Search code examples
tensorflowkerasdeep-learninglstmconv-neural-network

CNN and LSTM for image captioning in Keras


I want to implement the following architecture in Keras for image captioning purpose but I am facing a lot of difficulties in connecting the output of CNN to the input of LSTM.

The structure of DL net

It is important to use the output of the CNN as the LSTM's input. Something like the following image. The structure 2

I can make an LSTM or CNN separately but this structure is what I don't know how to build. The image must be transformed into a feature description CNN and be inputted to the LSTM while the words of the caption in the vector representation insert into LSTM cells from the other way. This way cell number one is responsible for producing the first word and so on. I think both CNN and the LSTM must be trained at the same time.
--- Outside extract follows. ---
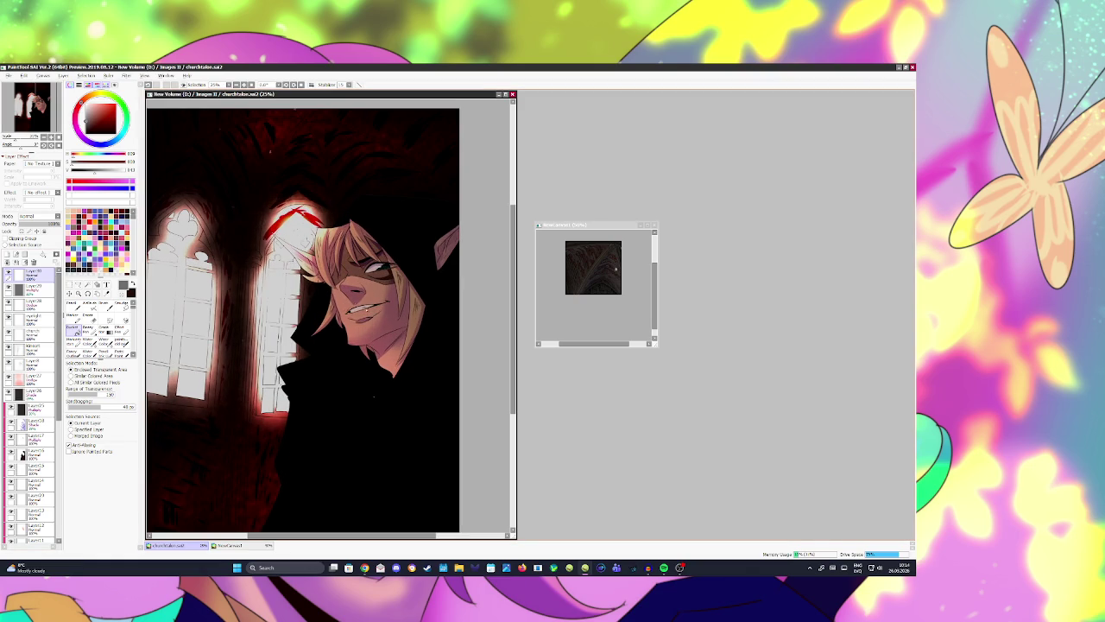
Step: Mirror the canvas to check the composition, then close the small NewCanvas window
scroll(346, 302, down, 1)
By the way, it is not a school homework :)

Thanks in advance for your help.


Solution

  • I am assuming that you are familiar with the Tensorflow Keras API. I will implement the code in the following way.

    Assumptions: Vocab_size = 4000 and input_image_size = (572,572,3).

    vocab_size = 4000
    
    inputs = layers.Input(shape=(572, 572, 3))
    
    c0 = layers.Conv2D(64, activation='relu', kernel_size=3)(inputs)
    c1 = layers.Conv2D(64, activation='relu', kernel_size=3)(c0)  # This layer for concatenating in the expansive part
    c2 = layers.MaxPool2D(pool_size=(2, 2), strides=(2, 2), padding='valid')(c1)
    
    c3 = layers.Conv2D(128, activation='relu', kernel_size=3)(c2)
    c4 = layers.Conv2D(128, activation='relu', kernel_size=3)(c3)  # This layer for concatenating in the expansive part
    c5 = layers.MaxPool2D(pool_size=(2, 2), strides=(2, 2), padding='valid')(c4)
    
    c6 = layers.Conv2D(256, activation='relu', kernel_size=3)(c5)
    c7 = layers.Conv2D(256, activation='relu', kernel_size=3)(c6)  # This layer for concatenating in the expansive part
    c8 = layers.MaxPool2D(pool_size=(2, 2), strides=(2, 2), padding='valid')(c7)
    
    c9 = layers.Conv2D(512, activation='relu', kernel_size=3)(c8)
    c10 = layers.Conv2D(512, activation='relu', kernel_size=3)(c9)  # This layer for concatenating in the expansive part
    c11 = layers.MaxPool2D(pool_size=(2, 2), strides=(2, 2), padding='valid')(c10)
    
    fc1 = layers.Dense(4096)(c11)
    fc2 = layers.Dense(4096)(fc1)
    
    reshape = layers.Reshape((64, 4096))(fc2)
    
    rnn1 = layers.LSTM(64, return_sequences=True)(reshape)
    rnn2 = layers.LSTM(64)(rnn1)
    
    outputs = layers.Dense(vocab_size, activation='softmax')(rnn2)
    
    model = tf.keras.Model(inputs=inputs, outputs=outputs, name="caption_generate")
    
    
    model.summary()
    

    The important part here is to actually reshape your output from 4 dimensions to 3 dimensions. As the LSTM needs input in 3 dimensions

    reshape = layers.Reshape((64, 4096))(fc2)
    

    The following code works and you should be able to use it. I hope the answer serves you well.